EXERCISE:
Copy out the line that contains "- Historical trends" and the lines after it through the final one in the entries below, exactly, with no other lines.

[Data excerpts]

──────────

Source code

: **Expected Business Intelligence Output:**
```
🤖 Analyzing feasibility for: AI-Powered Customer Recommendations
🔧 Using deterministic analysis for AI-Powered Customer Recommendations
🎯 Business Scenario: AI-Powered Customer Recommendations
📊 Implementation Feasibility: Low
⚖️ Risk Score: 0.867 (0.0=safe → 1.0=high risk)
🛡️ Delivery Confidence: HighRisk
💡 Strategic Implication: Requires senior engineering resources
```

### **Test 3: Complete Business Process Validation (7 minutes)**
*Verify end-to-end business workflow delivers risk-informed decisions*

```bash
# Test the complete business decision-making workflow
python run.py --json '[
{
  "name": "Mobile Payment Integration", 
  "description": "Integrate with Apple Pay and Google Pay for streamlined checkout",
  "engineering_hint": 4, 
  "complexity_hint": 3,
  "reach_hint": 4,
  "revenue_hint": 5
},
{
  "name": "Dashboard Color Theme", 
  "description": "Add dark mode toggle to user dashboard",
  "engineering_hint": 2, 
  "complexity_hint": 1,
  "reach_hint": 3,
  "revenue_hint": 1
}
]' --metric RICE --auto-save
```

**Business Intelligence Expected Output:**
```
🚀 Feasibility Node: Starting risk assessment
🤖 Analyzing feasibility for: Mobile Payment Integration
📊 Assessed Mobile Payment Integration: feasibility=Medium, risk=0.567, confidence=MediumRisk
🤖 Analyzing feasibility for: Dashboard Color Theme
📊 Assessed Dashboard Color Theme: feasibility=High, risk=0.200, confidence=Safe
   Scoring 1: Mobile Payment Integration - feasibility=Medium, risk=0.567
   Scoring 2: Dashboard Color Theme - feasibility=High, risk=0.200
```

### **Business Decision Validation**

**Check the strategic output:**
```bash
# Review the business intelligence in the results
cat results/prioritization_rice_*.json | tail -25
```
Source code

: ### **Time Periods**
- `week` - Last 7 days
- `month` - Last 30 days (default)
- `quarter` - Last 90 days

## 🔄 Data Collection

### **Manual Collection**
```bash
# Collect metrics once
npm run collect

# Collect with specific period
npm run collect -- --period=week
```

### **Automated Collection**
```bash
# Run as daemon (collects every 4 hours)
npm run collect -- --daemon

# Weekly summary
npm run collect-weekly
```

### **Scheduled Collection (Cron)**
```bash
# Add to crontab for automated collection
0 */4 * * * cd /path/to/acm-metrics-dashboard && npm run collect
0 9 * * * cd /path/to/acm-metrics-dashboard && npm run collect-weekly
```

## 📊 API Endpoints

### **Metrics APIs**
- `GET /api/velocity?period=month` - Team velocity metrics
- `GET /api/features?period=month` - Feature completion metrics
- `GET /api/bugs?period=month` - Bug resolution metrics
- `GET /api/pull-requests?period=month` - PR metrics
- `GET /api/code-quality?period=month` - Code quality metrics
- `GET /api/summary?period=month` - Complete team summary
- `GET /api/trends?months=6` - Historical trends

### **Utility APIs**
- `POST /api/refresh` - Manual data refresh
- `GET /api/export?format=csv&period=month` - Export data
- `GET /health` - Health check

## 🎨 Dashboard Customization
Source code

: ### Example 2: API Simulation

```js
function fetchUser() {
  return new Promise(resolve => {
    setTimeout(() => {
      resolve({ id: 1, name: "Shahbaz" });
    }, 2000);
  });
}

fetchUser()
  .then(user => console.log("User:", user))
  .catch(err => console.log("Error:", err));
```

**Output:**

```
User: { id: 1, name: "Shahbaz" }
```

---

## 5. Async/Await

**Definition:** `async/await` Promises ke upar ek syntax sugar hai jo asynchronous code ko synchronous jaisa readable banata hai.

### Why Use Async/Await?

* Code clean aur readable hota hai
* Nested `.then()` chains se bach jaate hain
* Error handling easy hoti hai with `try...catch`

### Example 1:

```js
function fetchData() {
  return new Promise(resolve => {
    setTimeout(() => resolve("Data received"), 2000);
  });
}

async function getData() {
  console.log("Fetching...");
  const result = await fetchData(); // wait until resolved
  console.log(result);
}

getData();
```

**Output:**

──────────

TASK RESPONSE:
- `GET /api/trends?months=6` - Historical trends

### **Utility APIs**
- `POST /api/refresh` - Manual data refresh
- `GET /api/export?format=csv&period=month` - Export data
- `GET /health` - Health check

## 🎨 Dashboard Customization
Source code

: ### Example 2: API Simulation

```js
function fetchUser() {
  return new Promise(resolve => {
    setTimeout(() => {
      resolve({ id: 1, name: "Shahbaz" });
    }, 2000);
  });
}

fetchUser()
  .then(user => console.log("User:", user))
  .catch(err => console.log("Error:", err));
```

**Output:**

```
User: { id: 1, name: "Shahbaz" }
```

---

## 5. Async/Await

**Definition:** `async/await` Promises ke upar ek syntax sugar hai jo asynchronous code ko synchronous jaisa readable banata hai.

### Why Use Async/Await?

* Code clean aur readable hota hai
* Nested `.then()` chains se bach jaate hain
* Error handling easy hoti hai with `try...catch`

### Example 1:

```js
function fetchData() {
  return new Promise(resolve => {
    setTimeout(() => resolve("Data received"), 2000);
  });
}

async function getData() {
  console.log("Fetching...");
  const result = await fetchData(); // wait until resolved
  console.log(result);
}

getData();
```

**Output:**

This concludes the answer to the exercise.